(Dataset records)
■ ■ ■ ■ ■

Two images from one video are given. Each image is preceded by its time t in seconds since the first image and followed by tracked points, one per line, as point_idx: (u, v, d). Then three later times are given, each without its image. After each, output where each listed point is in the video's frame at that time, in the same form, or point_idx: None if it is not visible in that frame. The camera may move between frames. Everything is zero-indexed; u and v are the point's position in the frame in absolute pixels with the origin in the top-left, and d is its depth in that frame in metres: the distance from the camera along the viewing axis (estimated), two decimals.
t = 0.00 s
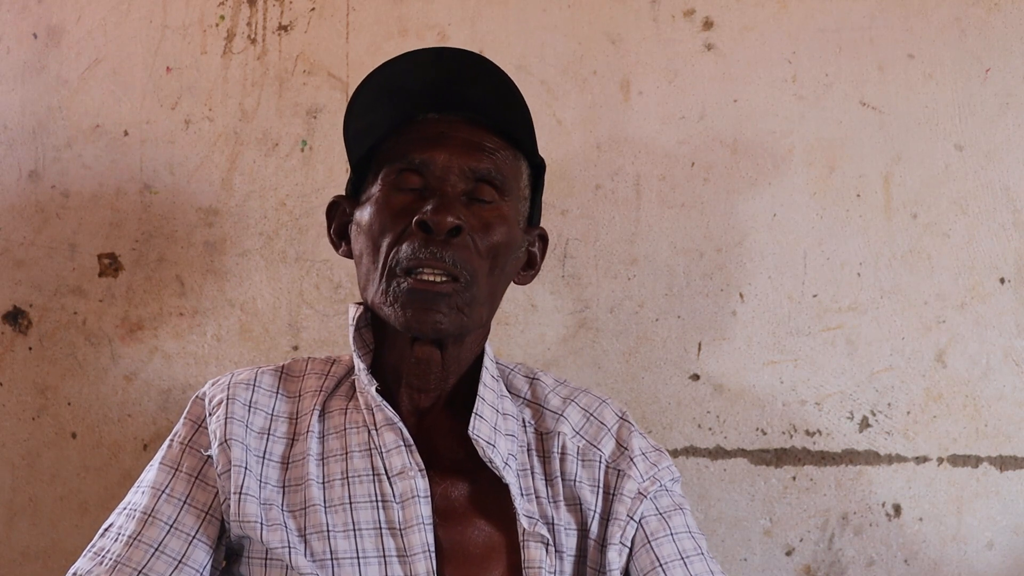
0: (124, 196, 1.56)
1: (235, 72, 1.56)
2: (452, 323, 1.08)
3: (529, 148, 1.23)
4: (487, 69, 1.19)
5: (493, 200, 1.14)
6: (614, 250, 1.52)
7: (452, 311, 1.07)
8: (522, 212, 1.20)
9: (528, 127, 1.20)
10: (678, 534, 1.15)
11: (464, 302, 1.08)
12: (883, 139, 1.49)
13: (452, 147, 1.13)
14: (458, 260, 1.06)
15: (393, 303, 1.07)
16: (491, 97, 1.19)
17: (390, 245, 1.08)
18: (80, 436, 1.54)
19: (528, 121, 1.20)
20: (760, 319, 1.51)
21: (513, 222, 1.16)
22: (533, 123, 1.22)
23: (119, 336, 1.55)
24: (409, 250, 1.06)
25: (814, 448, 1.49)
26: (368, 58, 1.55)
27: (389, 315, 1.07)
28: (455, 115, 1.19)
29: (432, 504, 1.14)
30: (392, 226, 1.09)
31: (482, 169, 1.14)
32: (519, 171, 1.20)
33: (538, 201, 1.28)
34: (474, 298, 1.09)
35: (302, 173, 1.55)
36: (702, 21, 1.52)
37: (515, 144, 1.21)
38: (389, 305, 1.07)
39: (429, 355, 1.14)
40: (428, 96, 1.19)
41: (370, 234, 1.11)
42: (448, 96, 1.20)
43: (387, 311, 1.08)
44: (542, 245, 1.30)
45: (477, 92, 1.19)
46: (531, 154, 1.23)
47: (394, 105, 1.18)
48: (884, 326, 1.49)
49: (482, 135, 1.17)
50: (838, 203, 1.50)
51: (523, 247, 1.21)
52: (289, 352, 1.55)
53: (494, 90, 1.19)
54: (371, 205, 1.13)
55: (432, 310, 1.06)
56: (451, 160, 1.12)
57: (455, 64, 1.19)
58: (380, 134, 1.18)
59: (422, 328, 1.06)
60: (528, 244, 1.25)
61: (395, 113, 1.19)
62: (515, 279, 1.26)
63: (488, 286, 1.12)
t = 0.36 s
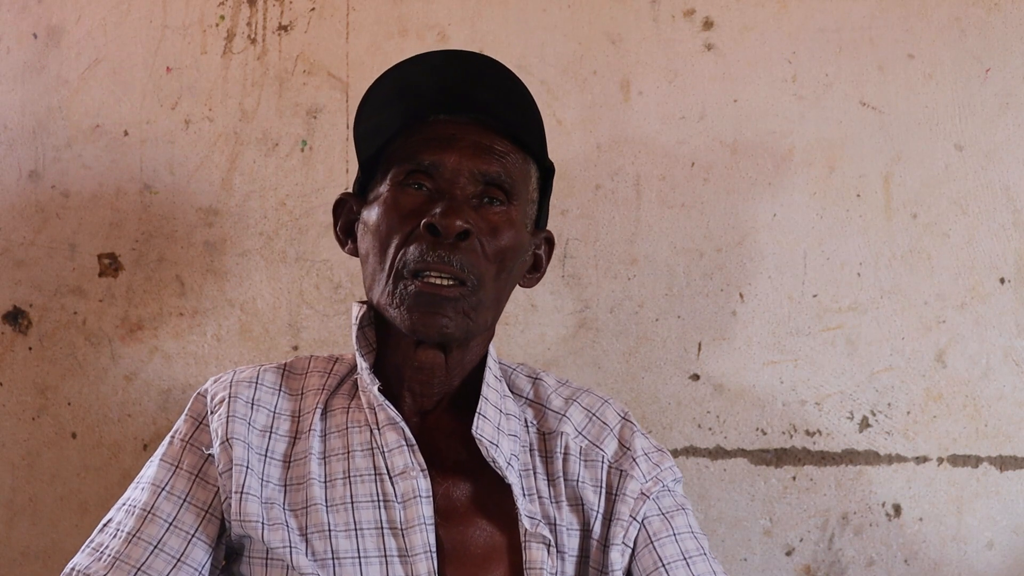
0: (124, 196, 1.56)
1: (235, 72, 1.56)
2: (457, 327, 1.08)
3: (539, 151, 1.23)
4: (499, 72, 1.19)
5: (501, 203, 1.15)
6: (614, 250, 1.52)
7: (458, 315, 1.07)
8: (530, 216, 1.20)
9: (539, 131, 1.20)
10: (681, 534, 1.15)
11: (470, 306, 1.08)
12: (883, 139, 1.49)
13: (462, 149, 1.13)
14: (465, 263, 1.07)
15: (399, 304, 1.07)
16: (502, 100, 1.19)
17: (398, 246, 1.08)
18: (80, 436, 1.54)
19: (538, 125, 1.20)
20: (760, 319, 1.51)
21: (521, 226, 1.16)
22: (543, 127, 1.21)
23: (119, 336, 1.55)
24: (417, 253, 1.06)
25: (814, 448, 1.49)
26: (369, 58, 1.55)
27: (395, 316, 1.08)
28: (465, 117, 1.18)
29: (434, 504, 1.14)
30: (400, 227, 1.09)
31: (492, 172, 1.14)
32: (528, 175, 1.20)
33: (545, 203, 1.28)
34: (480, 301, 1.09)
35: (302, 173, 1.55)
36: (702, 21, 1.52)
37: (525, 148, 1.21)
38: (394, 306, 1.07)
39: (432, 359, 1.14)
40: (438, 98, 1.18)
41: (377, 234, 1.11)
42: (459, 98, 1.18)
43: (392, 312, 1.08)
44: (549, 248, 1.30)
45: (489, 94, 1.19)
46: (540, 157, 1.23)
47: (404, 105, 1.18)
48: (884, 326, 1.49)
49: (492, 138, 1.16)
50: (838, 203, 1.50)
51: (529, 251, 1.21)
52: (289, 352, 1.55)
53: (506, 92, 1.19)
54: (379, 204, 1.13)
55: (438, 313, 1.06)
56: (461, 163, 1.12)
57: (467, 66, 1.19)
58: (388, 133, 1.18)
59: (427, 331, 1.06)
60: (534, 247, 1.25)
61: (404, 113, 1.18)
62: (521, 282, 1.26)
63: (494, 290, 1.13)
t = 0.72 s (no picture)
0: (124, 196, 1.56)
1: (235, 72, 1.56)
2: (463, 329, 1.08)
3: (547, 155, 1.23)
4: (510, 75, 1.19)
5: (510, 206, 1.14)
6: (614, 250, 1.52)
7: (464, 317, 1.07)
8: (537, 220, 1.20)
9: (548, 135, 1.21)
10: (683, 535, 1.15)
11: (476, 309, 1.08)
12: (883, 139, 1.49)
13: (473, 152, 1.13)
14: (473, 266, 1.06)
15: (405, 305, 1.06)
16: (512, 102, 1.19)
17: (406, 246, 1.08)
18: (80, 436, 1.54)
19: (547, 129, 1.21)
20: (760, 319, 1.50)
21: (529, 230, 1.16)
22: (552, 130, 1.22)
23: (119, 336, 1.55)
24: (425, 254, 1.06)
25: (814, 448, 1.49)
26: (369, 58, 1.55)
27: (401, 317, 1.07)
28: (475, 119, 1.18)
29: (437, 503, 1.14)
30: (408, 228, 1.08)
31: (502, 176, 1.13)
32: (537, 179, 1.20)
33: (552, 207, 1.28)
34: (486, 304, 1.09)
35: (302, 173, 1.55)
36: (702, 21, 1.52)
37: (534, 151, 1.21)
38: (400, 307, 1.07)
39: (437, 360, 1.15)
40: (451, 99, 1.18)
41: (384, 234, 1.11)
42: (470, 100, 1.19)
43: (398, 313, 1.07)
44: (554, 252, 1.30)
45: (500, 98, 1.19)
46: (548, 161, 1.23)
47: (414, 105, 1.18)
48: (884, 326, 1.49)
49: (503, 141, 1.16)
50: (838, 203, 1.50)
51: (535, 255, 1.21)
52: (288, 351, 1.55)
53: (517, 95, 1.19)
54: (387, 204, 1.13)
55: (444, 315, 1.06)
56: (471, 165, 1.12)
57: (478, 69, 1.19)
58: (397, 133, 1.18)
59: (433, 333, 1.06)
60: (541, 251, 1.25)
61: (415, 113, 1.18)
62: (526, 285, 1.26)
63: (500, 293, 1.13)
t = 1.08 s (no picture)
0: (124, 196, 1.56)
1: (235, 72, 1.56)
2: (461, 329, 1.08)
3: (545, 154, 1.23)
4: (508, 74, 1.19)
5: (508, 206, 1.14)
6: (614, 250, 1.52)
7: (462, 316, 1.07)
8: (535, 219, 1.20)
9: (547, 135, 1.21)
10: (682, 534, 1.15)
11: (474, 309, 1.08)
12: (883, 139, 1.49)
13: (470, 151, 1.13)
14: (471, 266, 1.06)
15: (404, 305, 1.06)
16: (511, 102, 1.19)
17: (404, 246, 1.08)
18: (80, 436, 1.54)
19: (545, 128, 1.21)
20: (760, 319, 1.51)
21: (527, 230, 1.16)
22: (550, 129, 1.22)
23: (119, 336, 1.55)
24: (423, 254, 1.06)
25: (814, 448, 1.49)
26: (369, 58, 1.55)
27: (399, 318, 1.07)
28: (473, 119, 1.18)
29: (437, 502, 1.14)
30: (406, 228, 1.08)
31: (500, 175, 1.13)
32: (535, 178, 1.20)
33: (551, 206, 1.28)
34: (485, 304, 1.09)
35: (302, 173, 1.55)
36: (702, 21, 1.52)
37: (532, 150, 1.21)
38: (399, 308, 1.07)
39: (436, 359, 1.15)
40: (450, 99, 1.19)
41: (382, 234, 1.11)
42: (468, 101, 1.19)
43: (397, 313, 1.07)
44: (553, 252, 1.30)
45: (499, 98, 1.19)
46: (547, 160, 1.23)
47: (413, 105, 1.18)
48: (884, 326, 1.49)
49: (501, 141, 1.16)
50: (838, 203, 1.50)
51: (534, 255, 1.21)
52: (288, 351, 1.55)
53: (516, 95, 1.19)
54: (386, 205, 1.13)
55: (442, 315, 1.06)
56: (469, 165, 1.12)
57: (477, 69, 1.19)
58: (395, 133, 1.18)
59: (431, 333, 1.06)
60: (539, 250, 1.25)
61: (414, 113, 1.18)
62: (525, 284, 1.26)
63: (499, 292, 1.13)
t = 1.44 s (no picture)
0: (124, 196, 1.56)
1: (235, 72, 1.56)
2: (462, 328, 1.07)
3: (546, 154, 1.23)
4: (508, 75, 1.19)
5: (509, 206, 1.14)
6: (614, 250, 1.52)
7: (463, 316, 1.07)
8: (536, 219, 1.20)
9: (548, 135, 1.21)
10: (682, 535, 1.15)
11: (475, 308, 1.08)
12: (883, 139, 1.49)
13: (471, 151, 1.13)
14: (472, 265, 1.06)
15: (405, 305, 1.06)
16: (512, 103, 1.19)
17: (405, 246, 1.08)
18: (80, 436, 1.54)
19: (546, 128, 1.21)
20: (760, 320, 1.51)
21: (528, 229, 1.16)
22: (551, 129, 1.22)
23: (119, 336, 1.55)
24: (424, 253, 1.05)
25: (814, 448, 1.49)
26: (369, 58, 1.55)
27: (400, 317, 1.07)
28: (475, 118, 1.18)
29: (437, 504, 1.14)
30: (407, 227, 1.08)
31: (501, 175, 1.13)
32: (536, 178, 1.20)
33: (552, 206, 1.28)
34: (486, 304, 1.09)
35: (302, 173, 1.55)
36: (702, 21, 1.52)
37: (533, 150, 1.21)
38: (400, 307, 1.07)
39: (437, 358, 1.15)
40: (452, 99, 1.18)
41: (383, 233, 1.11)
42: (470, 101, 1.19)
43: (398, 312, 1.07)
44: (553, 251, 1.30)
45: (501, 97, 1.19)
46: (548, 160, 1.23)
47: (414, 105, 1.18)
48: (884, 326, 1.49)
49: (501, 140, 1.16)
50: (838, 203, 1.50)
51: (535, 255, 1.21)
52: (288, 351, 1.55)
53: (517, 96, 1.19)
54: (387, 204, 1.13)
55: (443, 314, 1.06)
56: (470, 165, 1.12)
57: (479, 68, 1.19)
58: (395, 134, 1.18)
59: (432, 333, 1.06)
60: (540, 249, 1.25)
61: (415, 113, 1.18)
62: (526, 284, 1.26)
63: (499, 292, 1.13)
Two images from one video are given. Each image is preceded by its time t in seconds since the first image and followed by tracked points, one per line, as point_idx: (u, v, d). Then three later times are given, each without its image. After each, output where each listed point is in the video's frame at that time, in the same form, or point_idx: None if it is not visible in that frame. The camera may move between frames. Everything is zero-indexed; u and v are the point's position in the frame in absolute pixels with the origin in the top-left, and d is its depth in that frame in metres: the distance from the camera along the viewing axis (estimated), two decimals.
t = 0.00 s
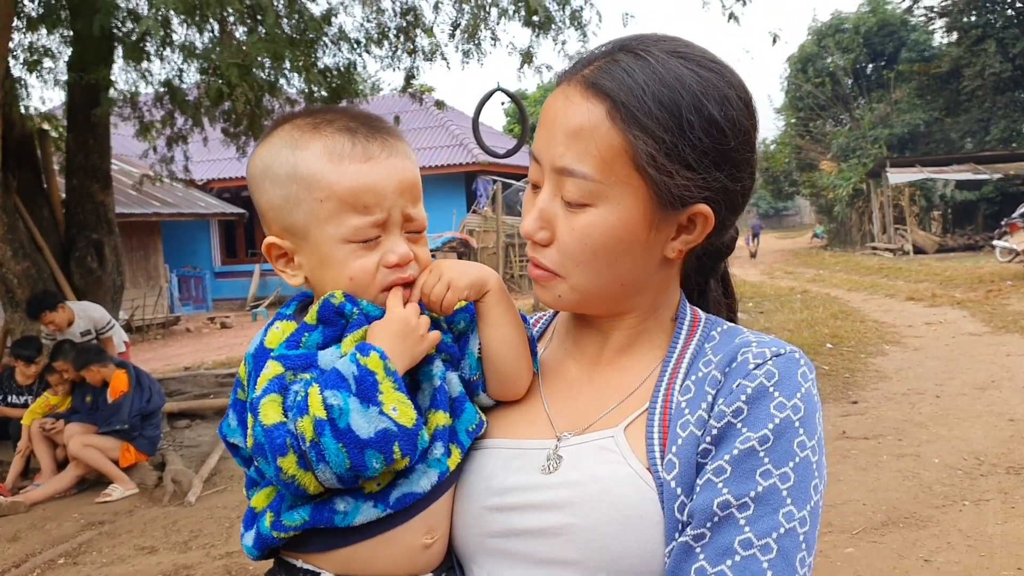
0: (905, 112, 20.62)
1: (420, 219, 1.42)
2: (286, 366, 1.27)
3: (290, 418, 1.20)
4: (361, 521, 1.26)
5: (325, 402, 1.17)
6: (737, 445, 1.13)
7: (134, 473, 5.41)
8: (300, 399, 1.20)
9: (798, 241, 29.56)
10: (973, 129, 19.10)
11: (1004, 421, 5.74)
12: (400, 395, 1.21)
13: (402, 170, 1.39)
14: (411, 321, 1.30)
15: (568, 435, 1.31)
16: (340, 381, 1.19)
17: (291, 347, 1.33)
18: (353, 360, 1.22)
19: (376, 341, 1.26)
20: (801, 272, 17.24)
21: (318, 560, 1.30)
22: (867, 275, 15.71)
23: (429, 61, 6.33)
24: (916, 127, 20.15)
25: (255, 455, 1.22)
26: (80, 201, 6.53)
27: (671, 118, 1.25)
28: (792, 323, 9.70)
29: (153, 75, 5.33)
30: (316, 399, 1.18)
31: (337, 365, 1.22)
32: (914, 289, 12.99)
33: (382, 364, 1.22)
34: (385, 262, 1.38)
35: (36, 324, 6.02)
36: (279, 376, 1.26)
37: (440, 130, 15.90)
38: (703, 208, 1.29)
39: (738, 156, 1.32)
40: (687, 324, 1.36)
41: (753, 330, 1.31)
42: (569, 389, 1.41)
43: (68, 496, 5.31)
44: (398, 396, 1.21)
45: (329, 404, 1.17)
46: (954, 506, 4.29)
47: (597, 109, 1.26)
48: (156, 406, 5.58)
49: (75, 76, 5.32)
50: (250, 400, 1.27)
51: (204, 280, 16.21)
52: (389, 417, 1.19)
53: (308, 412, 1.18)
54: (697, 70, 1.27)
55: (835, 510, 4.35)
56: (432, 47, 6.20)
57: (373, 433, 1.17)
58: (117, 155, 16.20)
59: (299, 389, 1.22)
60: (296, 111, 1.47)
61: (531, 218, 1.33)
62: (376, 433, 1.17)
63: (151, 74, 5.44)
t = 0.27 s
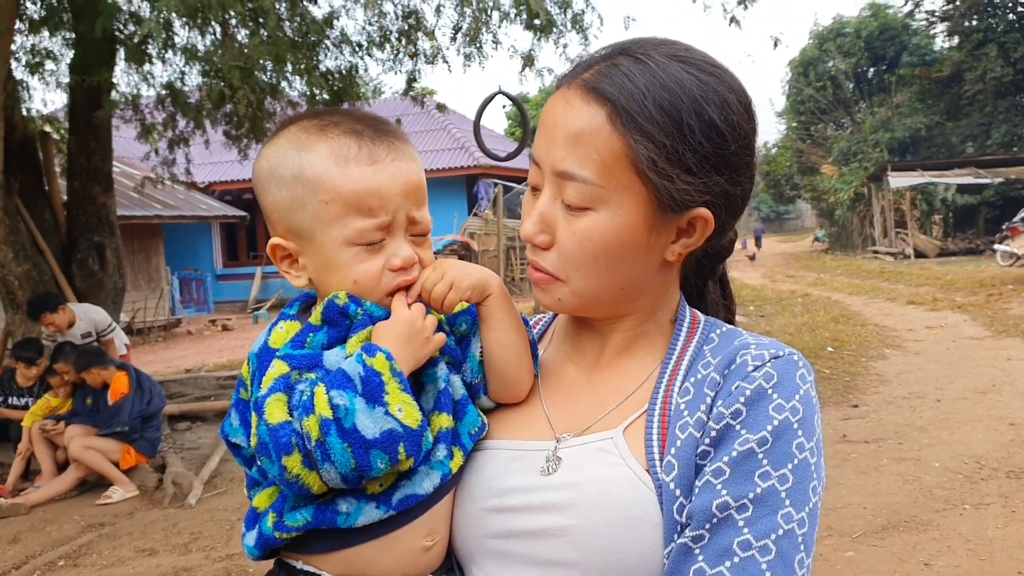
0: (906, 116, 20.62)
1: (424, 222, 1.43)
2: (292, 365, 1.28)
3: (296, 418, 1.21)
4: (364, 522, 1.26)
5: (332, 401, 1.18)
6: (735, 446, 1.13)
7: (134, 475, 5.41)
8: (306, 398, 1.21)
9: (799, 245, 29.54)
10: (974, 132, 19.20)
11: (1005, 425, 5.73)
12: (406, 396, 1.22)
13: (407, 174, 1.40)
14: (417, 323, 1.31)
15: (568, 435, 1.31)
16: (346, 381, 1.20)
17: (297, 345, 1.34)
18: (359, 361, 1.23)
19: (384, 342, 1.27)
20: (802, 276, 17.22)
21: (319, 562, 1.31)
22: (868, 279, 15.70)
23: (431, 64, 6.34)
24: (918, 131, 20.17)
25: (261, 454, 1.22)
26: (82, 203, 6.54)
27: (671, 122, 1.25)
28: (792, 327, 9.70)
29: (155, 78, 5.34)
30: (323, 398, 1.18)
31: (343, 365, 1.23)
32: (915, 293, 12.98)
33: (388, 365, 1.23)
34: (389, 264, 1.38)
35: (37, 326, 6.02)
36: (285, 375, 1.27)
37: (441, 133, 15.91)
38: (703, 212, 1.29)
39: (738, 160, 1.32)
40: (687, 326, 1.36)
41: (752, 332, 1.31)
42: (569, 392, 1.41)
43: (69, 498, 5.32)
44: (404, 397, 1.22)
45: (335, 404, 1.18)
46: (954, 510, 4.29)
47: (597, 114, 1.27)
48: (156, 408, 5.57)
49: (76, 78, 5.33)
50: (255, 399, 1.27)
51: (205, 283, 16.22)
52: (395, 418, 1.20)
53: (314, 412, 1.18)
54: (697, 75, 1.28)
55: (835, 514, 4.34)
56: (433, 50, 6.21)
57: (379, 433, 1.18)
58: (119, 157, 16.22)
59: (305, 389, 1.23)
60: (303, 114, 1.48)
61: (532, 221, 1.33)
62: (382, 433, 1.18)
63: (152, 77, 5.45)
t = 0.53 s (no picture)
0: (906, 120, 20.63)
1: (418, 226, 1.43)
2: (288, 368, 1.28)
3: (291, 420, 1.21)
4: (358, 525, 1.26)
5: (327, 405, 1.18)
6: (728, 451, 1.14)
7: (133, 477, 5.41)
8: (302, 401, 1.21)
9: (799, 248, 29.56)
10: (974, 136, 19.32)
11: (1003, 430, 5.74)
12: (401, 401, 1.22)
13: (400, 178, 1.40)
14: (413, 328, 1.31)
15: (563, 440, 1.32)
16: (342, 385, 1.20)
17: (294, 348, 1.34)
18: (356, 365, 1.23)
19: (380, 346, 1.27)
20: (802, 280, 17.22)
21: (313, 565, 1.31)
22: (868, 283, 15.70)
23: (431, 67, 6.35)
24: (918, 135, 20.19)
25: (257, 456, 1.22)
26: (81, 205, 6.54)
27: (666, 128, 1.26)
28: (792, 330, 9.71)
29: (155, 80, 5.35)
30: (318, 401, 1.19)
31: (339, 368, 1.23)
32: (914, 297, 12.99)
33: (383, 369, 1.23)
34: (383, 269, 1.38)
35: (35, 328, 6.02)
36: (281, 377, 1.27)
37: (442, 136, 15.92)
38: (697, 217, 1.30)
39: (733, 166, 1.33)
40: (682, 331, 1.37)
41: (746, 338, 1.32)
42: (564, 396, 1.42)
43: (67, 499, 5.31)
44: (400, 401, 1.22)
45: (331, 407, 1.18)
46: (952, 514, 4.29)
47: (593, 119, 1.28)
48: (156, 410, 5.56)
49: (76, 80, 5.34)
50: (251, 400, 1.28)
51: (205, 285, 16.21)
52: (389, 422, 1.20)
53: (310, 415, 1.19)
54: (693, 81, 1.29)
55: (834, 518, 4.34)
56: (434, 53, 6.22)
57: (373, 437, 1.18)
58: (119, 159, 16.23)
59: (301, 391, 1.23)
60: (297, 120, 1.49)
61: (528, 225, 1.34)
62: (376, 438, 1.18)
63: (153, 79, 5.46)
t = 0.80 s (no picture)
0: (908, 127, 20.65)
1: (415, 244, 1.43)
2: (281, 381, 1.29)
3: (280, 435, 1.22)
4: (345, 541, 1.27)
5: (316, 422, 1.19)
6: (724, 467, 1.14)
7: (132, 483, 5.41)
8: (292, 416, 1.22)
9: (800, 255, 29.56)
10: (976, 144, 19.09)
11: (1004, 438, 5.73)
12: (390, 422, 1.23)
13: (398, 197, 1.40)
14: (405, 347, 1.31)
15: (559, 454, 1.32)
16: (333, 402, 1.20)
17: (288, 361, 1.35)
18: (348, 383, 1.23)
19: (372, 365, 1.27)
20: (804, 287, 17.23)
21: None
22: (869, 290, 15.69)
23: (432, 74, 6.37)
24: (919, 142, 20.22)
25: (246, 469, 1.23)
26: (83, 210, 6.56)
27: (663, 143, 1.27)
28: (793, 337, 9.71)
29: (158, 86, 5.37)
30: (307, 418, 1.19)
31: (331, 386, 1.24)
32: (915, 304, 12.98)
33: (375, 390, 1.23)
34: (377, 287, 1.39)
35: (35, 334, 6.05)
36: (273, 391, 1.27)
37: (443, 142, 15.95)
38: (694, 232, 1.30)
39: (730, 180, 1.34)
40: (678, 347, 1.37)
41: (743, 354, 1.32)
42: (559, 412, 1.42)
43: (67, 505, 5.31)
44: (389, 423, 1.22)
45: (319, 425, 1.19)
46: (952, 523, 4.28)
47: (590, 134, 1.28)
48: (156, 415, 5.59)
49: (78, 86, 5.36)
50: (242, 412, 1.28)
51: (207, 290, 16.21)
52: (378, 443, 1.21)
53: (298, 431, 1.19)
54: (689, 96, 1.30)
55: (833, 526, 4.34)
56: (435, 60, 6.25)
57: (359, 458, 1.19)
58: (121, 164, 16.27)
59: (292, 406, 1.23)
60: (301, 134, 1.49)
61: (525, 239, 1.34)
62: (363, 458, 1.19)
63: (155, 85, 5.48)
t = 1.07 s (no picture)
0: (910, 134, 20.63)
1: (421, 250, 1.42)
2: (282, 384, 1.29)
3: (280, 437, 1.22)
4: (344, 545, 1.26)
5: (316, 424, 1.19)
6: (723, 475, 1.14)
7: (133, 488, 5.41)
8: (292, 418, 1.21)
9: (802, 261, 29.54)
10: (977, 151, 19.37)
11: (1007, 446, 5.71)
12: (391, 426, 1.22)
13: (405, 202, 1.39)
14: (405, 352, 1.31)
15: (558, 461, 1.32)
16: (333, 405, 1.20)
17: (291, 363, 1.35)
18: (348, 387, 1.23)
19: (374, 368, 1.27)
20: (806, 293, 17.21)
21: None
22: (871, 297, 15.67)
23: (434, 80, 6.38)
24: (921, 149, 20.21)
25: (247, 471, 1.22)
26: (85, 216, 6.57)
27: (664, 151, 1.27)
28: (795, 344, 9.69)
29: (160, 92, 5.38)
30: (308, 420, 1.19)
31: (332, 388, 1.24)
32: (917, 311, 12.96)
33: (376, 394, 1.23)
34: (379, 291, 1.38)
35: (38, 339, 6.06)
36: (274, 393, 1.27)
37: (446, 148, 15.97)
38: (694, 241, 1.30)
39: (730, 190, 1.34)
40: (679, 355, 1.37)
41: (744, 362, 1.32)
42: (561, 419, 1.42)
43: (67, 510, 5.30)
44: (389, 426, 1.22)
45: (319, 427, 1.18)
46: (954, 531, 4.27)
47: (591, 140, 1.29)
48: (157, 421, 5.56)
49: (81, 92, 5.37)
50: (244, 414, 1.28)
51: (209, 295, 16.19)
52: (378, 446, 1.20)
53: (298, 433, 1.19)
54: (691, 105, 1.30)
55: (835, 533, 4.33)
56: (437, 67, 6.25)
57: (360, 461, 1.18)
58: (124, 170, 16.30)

■ ■ ■ ■ ■

● **WHAT YOU WILL DO**
Your answer must be the lines above from the one containing "13: (452, 147, 1.13)" to the one containing "46: (531, 154, 1.23)", both included, restated word for word.

● **RESULT**
13: (452, 147, 1.13)
14: (458, 260, 1.06)
15: (393, 303, 1.07)
16: (491, 97, 1.19)
17: (390, 245, 1.08)
18: (80, 436, 1.54)
19: (528, 121, 1.20)
20: (760, 319, 1.51)
21: (513, 222, 1.16)
22: (533, 123, 1.22)
23: (119, 336, 1.55)
24: (409, 250, 1.06)
25: (814, 448, 1.49)
26: (368, 58, 1.55)
27: (389, 315, 1.07)
28: (455, 115, 1.19)
29: (432, 504, 1.14)
30: (392, 226, 1.09)
31: (482, 169, 1.14)
32: (519, 171, 1.20)
33: (538, 201, 1.28)
34: (474, 298, 1.09)
35: (302, 173, 1.55)
36: (702, 21, 1.52)
37: (515, 144, 1.21)
38: (389, 305, 1.07)
39: (429, 355, 1.14)
40: (428, 96, 1.19)
41: (370, 234, 1.11)
42: (448, 96, 1.20)
43: (387, 311, 1.08)
44: (542, 245, 1.30)
45: (477, 92, 1.19)
46: (531, 154, 1.23)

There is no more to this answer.